# Why is my staffy changing colour?



## baz_Jaq (Aug 1, 2010)

When we rescued Benson he was a white and brindle staffy, now he has more black spots under his fur than a dalmatian. Weirdly his fur however is still white.

I have often wondered why this is happening and I'm sure people on PF will know :thumbup:

Not that we love him any less he could be purple with pink spots and we would still adore him:lol:


----------



## PoisonGirl (Oct 24, 2008)

I can't remember what its called or even if it has a name.
But it happens with Staffies.

My staff cross is having new spots on his skin every time I look at him.

Pure white staffs will also develop these wee flecks mostly you can only see them up close or when there wet


----------



## Maiisiku (Feb 20, 2009)

Yuri is changing colour too. He's not a staffy but it's quite common with dogs or so I've been told. Maybe he's a dalmation cross


----------



## Sled dog hotel (Aug 11, 2010)

Think its just life stages in coat. From puppy to adolescent to finally adult coat. Dont know if other breeds are same but sled dogs coats go lighter and darker in summer and winter.


----------



## dodigna (Feb 19, 2009)

It has happened with my friend's staffie cross as well, she is mostly white with some black markings on her face and she came with a few black spots on her back. They first got her when she was about 10 months of age and during the following months she has developed several more black spots around her body. Being very lean and tall we also thought perhaps she was crossed with a dalmatian, but I have also read it is quite common in white staffies.


----------



## Spaniel Lover (Oct 4, 2010)

Sled dog hotel said:


> Think its just life stages in coat. From puppy to adolescent to finally adult coat. Dont know if other breeds are same but sled dogs coats go lighter and darker in summer and winter.


I agree and was about to say the same.


----------



## baz_Jaq (Aug 1, 2010)

Thanks for the replies it's nice to know mine is not the only staffy with dalmatian tendancies. 

I reckon at this rate we could have a black staff by about 4 years time, or we could loan him out to people who want to do dot to dots:lol:


----------



## Nonnie (Apr 15, 2009)

My red and white boy has the same skin pigmentation.

When i got him as a pup his skin was pink, and over the past 11 years he has got more and more spots, and in some places they have merged into patches.

They are more prominent in the summer, and almost vanish come winter.

Ive read its something to do with reaction to sunlight and UV rays, and the bodies way of protecting itself.

Alfie used to have pink eyelids on one of his eyes for years, and suffered horrible sunburn a few times.
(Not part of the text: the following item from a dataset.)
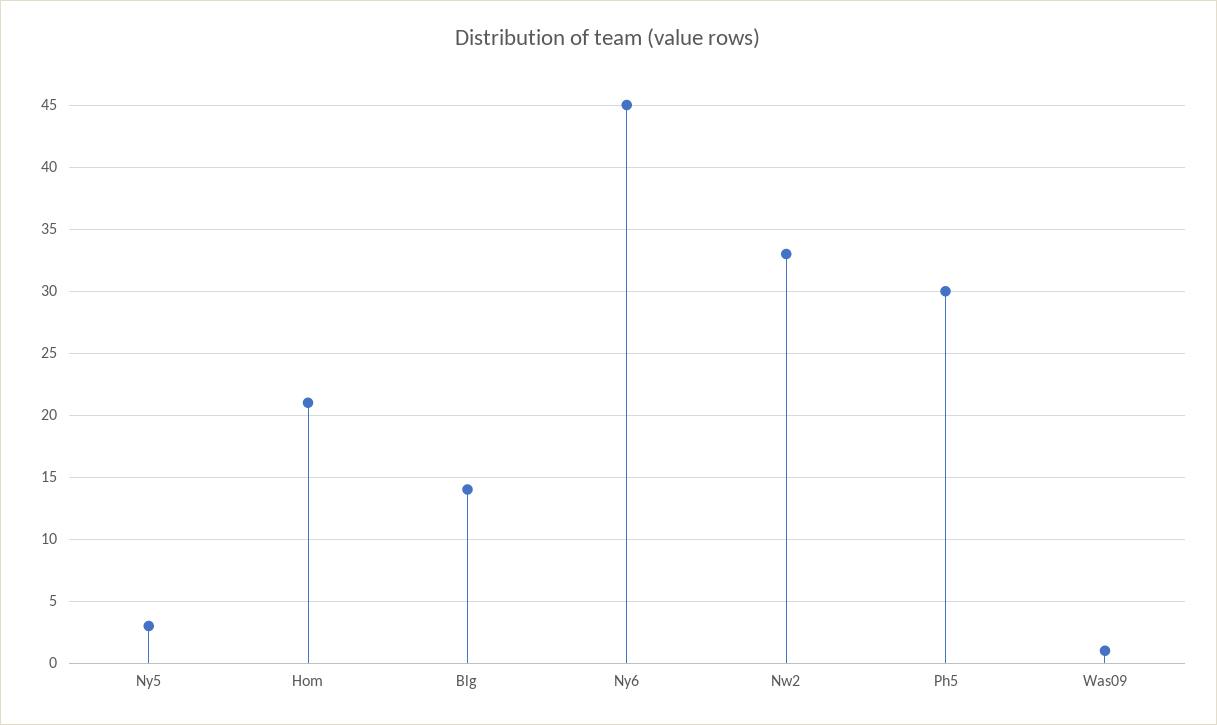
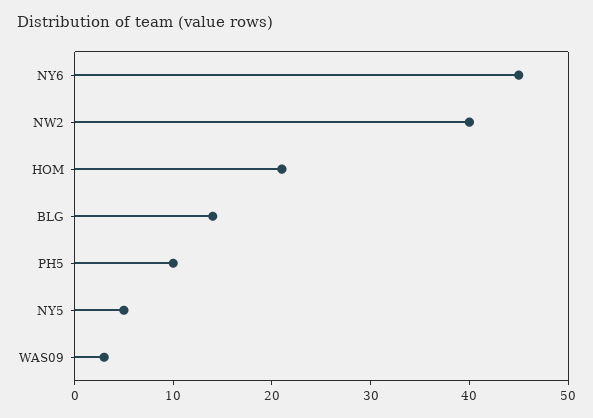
Ny5: 3 -> 5
Nw2: 33 -> 40
Ph5: 30 -> 10
Was09: 1 -> 3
Im now very thankful the rims have turned black.


----------



## PoisonGirl (Oct 24, 2008)

Nonnie said:


> Alfie used to have pink eyelids on one of his eyes for years, and suffered horrible sunburn a few times. Im now very thankful the rims have turned black.


Dave has developed a few black spots on his eyelids! and some on his nose he does look funny lol


----------



## lozb (May 31, 2010)

Can I ask where Benson was rescued from? 
Was it from West Yorkshire?

(sorry, no idea about the original question!!)


----------



## baz_Jaq (Aug 1, 2010)

He was rescued from Newcastle Dog and Cat Shelter after being picked up in Gateshead. No other info available on him or that they would tell us


----------



## Lyceum (Sep 25, 2009)

Novak is exactly the same. When we got him he had two black patches on his face, the rest of him was all white. Now he's got hundreds of black spots under his fur.


----------



## BrucieBonus (Dec 7, 2009)

PoisonGirl said:


> I can't remember what its called or even if it has a name.
> But it happens with Staffies.
> 
> My staff cross is having new spots on his skin every time I look at him.
> ...


Ooh this is really interesting! Bruce our staff x gsd has a white star on his chest and a few weeks ago I noticed these spots under it (only under the white), I didnt have a clue what it was!


----------